[Supplied entries]
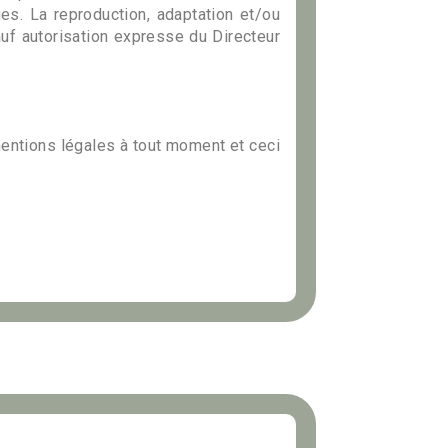
es. La reproduction, adaptation et/ou
sauf autorisation expresse du Directeur
 mentions légales à tout moment et ceci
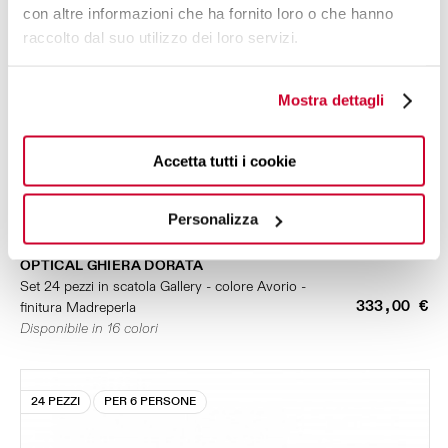
con altre informazioni che ha fornito loro o che hanno
raccolto dal suo utilizzo dei loro servizi.
Mostra dettagli
Accetta tutti i cookie
Personalizza
OPTICAL GHIERA DORATA
Set 24 pezzi in scatola Gallery - colore Avorio -
333,00 €
finitura Madreperla
Disponibile in 16 colori
24 PEZZI
PER 6 PERSONE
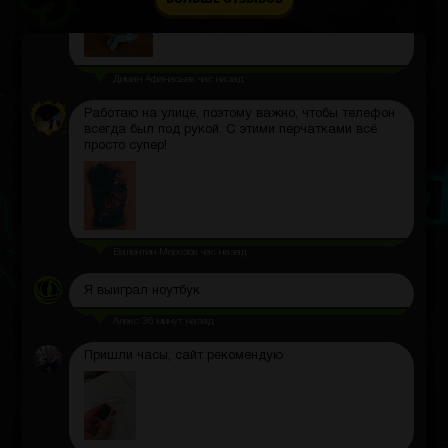
Диман Афанасьев
час назад
Работаю на улице, поэтому важно, чтобы телефон
всегда был под рукой. С этими перчатками всё
просто супер!
Валентин Морозов
час назад
Я выиграл ноутбук
Алекс
36 минут назад
Пришли часы, сайт рекомендую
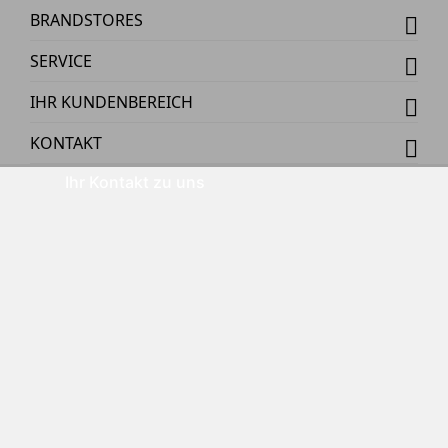
BRANDSTORES
SERVICE
IHR KUNDENBEREICH
KONTAKT
Ihr Kontakt zu uns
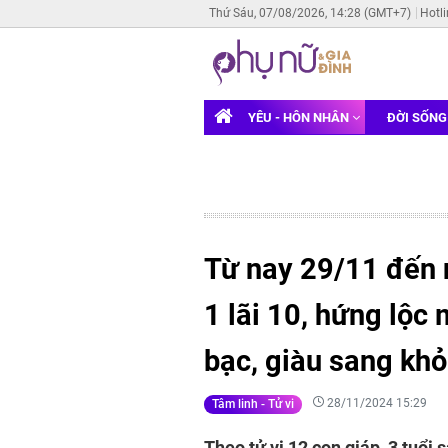
Thứ Sáu, 07/08/2026, 14:28 (GMT+7)
Hotl
YÊU - HÔN NHÂN
ĐỜI SỐN
Từ nay 29/11 đến 
1 lãi 10, hứng lộc 
bạc, giàu sang khỏ
28/11/2024 15:29
Tâm linh - Tử vi
Theo tử vi 12 con giáp, 3 tuổi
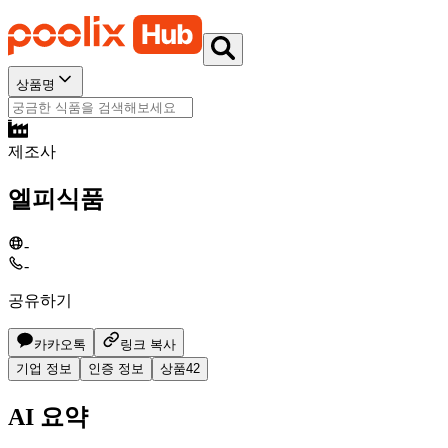
상품명
제조사
엘피식품
-
-
공유하기
카카오톡
링크 복사
기업 정보
인증 정보
상품
42
AI 요약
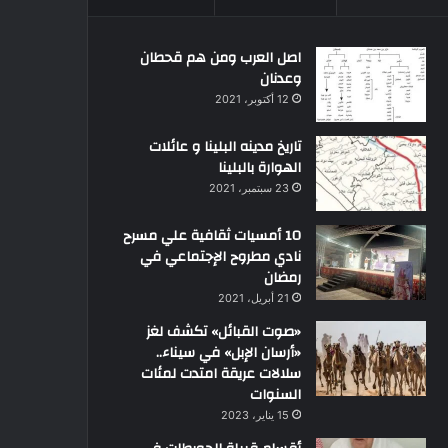
اصل العرب ومن هم قحطان
وعدنان
12 أكتوبر، 2021
تاريخ مدينه البلينا و عائلات
الهوارة بالبلينا
23 سبتمبر، 2021
10 أمسيات ثقافية علي مسرح
نادي مطروح الإجتماعي في
رمضان
21 أبريل، 2021
«صوت القبائل» تكشف لغز
«أرسان الإبل» في سيناء..
سلالات عريقة امتدت لمئات
السنوات
15 يناير، 2023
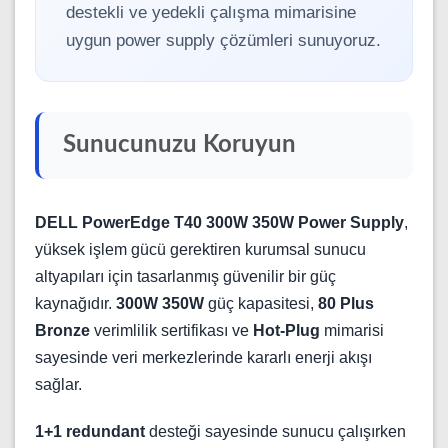
destekli ve yedekli çalışma mimarisine
uygun power supply çözümleri sunuyoruz.
Sunucunuzu Koruyun
DELL PowerEdge T40 300W 350W Power Supply
,
yüksek işlem gücü gerektiren kurumsal sunucu
altyapıları için tasarlanmış güvenilir bir güç
kaynağıdır.
300W 350W
güç kapasitesi,
80 Plus
Bronze
verimlilik sertifikası ve
Hot-Plug
mimarisi
sayesinde veri merkezlerinde kararlı enerji akışı
sağlar.
1+1 redundant
desteği sayesinde sunucu çalışırken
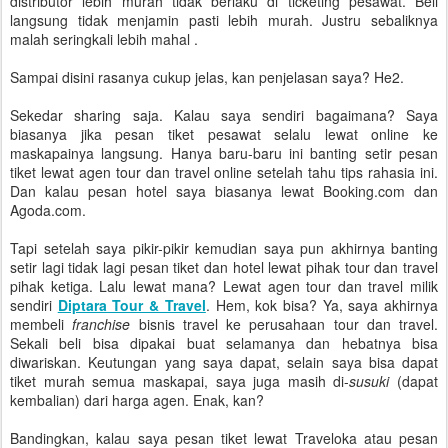
distributor lebih murah tidak berlaku di ticketing pesawat. Beli
langsung tidak menjamin pasti lebih murah. Justru sebaliknya
malah seringkali lebih mahal .
Sampai disini rasanya cukup jelas, kan penjelasan saya? He2.
Sekedar sharing saja. Kalau saya sendiri bagaimana? Saya
biasanya jika pesan tiket pesawat selalu lewat online ke
maskapainya langsung. Hanya baru-baru ini banting setir pesan
tiket lewat agen tour dan travel online setelah tahu tips rahasia ini.
Dan kalau pesan hotel saya biasanya lewat Booking.com dan
Agoda.com.
Tapi setelah saya pikir-pikir kemudian saya pun akhirnya banting
setir lagi tidak lagi pesan tiket dan hotel lewat pihak tour dan travel
pihak ketiga. Lalu lewat mana? Lewat agen tour dan travel milik
sendiri
Diptara Tour & Travel
. Hem, kok bisa? Ya, saya akhirnya
membeli
franchise
bisnis travel ke perusahaan tour dan travel.
Sekali beli bisa dipakai buat selamanya dan hebatnya bisa
diwariskan. Keutungan yang saya dapat, selain saya bisa dapat
tiket murah semua maskapai, saya juga masih di-
susuki
(dapat
kembalian) dari harga agen. Enak, kan?
Bandingkan, kalau saya pesan tiket lewat Traveloka atau pesan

[About this exercise] Read the entries and show each line that mentions "biasanya".

[Output for this exercise]
biasanya jika pesan tiket pesawat selalu lewat online ke
Dan kalau pesan hotel saya biasanya lewat Booking.com dan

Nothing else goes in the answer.